Paper: [Link]
Optimization Techniques:
- launch plenty number of threads
- good thread control: spawn and synchronization
- Load balance
- program hotspot
- Manage the data locality
- Each thread migration to handle fair amount of data.
Features (Introduce EMU architecture):
- System architecture
- Nodelet architecture
- multiple Gossamer Cores (GCs)
- supports 64 concurrent threads
- OS launches main() user program on a GC, heads return to main() upon completion, which then returns to OS
- Internally, the GCs implement fine-grained multithreading and issue a single instruction each cycle. Each thread is limited to one active instruction at any given time.
- deeply pipelined
- accumulator + 16 registers
- Since the system is expected to maintain large numbers of active threads, limiting the execution rate of a single thread should have a minimal performance impact.
- Limiting each thread to a single active instruction reduces the amount of logic needed by each GC, as features like branch prediction and data hazard mitigation are not required.
- Do not include data caches; memory transactions are either atomics or done as loads and stores between the thread registers and memory.
- a Nodelet Queue Manager (NQM)
- moving packets to and from the Migration Engine, GCs, and Memory Front End.
- All packets coming into the nodelet are processed by the NQM and placed into one of three queues: Run, Migrate, or Memory.
- Run Queue holds threads awaiting processing on the nodelet. The Run Queue is continuously sorted by the NQM to keep it approximately ordered by thread priority with higher priority threads moving towards the head of the queue.

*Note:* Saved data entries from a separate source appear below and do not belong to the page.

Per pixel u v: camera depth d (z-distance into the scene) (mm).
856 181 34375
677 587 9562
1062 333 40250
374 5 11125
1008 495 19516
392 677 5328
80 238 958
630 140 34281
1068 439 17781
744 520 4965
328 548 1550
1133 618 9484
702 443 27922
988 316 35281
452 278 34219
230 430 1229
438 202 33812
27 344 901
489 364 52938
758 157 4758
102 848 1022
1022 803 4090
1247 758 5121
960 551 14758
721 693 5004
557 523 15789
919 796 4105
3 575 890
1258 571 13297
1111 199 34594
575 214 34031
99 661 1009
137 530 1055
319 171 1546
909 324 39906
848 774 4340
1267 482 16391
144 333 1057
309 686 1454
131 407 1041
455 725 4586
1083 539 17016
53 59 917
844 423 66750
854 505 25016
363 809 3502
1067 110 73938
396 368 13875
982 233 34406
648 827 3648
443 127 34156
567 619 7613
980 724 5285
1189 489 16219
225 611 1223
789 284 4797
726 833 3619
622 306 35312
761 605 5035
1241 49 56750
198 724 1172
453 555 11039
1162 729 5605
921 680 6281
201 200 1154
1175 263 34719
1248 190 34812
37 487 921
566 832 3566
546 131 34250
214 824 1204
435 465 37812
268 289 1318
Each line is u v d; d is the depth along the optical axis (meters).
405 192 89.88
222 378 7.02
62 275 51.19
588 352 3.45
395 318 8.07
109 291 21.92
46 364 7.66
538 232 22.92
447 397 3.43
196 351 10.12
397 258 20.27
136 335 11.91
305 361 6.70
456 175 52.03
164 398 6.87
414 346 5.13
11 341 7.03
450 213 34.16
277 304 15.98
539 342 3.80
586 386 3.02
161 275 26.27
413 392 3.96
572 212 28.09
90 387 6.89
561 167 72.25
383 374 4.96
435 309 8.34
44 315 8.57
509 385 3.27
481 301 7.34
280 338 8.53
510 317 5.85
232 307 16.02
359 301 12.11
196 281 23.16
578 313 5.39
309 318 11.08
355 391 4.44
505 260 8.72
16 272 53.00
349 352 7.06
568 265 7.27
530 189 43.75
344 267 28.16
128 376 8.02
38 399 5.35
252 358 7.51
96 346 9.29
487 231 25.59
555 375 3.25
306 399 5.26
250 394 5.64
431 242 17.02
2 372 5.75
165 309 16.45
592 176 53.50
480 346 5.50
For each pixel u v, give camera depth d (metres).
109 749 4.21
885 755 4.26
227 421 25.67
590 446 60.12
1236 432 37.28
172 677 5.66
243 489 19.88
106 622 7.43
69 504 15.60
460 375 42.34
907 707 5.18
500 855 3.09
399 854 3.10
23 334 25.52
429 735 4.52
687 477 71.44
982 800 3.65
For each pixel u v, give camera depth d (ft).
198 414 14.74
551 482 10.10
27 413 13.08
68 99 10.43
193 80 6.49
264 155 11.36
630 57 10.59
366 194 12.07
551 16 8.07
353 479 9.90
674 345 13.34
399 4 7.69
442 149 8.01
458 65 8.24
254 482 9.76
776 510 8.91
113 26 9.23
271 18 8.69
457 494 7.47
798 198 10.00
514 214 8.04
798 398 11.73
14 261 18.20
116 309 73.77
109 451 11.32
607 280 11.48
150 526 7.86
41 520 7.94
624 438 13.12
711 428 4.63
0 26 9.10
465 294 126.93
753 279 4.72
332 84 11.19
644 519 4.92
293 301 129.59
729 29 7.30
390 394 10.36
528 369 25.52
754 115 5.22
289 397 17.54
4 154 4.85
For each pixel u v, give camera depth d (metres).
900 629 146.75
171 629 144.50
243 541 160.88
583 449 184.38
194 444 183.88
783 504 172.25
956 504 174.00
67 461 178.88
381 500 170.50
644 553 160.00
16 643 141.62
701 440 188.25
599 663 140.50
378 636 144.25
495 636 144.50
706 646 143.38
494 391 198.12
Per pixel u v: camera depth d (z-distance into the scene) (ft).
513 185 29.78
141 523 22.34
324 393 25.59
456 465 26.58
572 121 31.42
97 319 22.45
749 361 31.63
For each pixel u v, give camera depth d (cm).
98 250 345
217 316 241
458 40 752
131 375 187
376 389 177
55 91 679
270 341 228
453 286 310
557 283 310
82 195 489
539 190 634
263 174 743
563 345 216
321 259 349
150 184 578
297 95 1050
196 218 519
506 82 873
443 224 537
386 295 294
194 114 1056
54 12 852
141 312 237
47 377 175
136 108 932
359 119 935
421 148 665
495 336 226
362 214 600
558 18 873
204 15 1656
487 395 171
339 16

- Migrate Queue holds packets leaving the nodelet until accepted by the Migration Engine,
- Memory Queue holds remote operations until accepted by the Memory Front End. Once a remote operation is accepted by the Memory Front End, the NQM generates the (optional) acknowledgment packet and sends it to the Migration Engine.
- a Memory Front End (MFE)
- When a thread performs a memory transaction on a GC, the transaction is submitted to MFE.
- Atomic operations are performed within the MFE
- the Narrow Channel DRAM (NCDRAM) system.
- removes this inefficiency by using an 8-bit interface instead of a 64-bit interface.
- multiple Gossamer Cores (GCs)
- Node architecture
- ME: Eight nodelets are replicated and combined with a Migration Engine (ME) to form the majority of the NLS (NodeLet Set) portion of the node.
- a crossbar with a direct connection to the Nodelet Queue Manager within each nodelet, a Stationary Core Proxy, and six RapidIO interfaces.
- The NLS also maintains two PCIExpress interfaces where one provides an interface to the Stationary Processor (SP) and the other can be optionally used for connecting other PCIExpress cards (e.g, Infiniband).
- The Stationary Processor portion maintains the Stationary Cores (SCs), a solid state drive, a boot NVRAM, and a DRAM for code and data that is private to the SP.
- SP contains conventional 64-bit processing cores run- ning Linux
- ME: Eight nodelets are replicated and combined with a Migration Engine (ME) to form the majority of the NLS (NodeLet Set) portion of the node.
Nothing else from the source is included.